The results presented in Figure 10c and Figure 11c depict the behavior of a cross-ply fiber orientation in terms of shape, opening, and spacing ratio under mechanical and thermal load. Overall, the trends observed in this model are like those in the previously discussed models, with variations in the numerical values of the critical buckling load. The maximum critical buckling load reaches approximately 10,000 N when there is no hole in the channel, while the structures that have a circular hole have values that suddenly decrease to 4200 N which shows a good variation compared to that of the previous two models. On the other hand, the lowest point is found to be around 3900 N, as shown in Figure 10c. Similarly, the results for thermal buckling load in this model resemble the findings from the previous models, as indicated in Figure 11c. The impact of the spacing ratio in the cross-model reveals similarities among all the models examined in this study. When considering the square shape, the minimum critical buckling load value of approximately 3950 N is observed with a spacing ratio of 1.3. However, with a spacing ratio of 1.5, the critical buckling load increases to around 4050 N in Figure 10c. This indicates that an increase in the spacing ratio leads to an increment in the critical buckling load under both mechanical and thermal loads, which is illustrated in Figure 10c and Figure 11c.

5.4.4. Balanced

The results of the balanced model in this study exhibit similarities with the outcomes of other models such as the quasi-isotropic, angle-ply, and cross-ply models. The effects of different parameters, including shape, spacing ratio, and opening ratio, were investigated in Figure 10a–c and Figure 11a–c, respectively, and the behavior of the balanced model was consistent with the trends observed in previous models. In terms of the effect of shape, the critical buckling load under both mechanical and thermal loads was found to be like that of previous studies. This indicates that the shape of the apertures has a limited impact on the buckling behavior, and the overall trends observed in the balanced model align with those of previous models in Figure 10d and Figure 11d. For the effect of spacing ratio, the critical buckling load in the balanced model was notably higher than in the previous case, exceeding 8000 N (Figure 10d). This indicates that the load-carrying capacity of the balanced model is significantly stronger, making it capable of efficiently supporting thin-walled structures. Under thermal load conditions (Figure 11d), the T-critical values were in the range of 160 to 175, which is like the observations for the spacing ratio. Finally, the results of the opening ratio in the balanced model also demonstrated higher critical buckling loads under both mechanical and thermal loads. This further supports the idea that the balanced model, along with its specific orientations, exhibits superior strength-to-weight ratios, making it a valuable option for designing structures in engineering applications. Overall, the balanced model shows promising characteristics, offering high strength with low weight. Its critical buckling loads are comparable to or even exceed those of other established models. This suggests that the balanced model can serve as a reliable and efficient option for designing thin-walled structures, especially when considering the performance under both mechanical and thermal loading conditions.
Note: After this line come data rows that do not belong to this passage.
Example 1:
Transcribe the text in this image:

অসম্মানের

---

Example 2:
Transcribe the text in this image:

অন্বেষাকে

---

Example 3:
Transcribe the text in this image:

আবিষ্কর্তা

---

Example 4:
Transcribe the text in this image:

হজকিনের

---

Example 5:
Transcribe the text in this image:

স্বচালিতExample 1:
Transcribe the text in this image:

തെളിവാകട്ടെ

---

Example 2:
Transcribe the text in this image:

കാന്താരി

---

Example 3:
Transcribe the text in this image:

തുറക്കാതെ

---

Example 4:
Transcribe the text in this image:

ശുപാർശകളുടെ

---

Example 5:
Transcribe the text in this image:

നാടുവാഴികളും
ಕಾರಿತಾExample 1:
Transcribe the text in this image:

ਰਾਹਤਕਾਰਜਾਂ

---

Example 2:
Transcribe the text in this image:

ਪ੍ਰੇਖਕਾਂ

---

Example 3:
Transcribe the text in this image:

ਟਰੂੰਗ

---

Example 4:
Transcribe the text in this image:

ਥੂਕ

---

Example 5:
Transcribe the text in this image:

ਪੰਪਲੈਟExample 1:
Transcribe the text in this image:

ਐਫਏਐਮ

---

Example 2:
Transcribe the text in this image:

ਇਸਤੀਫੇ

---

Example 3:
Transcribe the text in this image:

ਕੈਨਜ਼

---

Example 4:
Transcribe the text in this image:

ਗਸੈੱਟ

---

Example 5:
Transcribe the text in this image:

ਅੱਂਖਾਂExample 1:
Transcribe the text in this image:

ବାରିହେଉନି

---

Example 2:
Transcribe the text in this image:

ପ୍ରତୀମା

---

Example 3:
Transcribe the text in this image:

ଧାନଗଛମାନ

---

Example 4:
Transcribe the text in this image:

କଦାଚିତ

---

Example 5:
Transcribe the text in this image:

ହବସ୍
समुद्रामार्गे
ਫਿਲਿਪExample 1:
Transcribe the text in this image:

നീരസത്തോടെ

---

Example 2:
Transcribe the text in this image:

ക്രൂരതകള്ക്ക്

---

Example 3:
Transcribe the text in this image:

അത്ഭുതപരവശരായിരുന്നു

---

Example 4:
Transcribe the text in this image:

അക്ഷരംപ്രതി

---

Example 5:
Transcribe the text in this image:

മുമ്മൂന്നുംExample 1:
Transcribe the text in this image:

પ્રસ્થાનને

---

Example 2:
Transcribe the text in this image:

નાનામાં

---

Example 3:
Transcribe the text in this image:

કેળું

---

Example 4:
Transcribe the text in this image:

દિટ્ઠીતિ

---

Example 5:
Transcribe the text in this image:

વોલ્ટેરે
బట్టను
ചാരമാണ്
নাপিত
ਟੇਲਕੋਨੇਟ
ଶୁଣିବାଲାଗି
Engineers and designers can leverage these findings to optimize thin-walled structures with apertures, enhancing their load-carrying capacity and structural integrity for various engineering applications.

6. Machine Learning Model Evaluation and Results

In the model training and evaluation phase, all regression models are applied to analyze a dataset. The process involves fitting the model using scaled training features (X_train_scaled) and corresponding labels (y_train) with the sklearn.linear_model modules for all regression class. Predictions are made on the test set using the predict() method. The model performance is assessed through metrics such as mean squared error (MSE), root mean squared error (RMSE), and R-squared (R²).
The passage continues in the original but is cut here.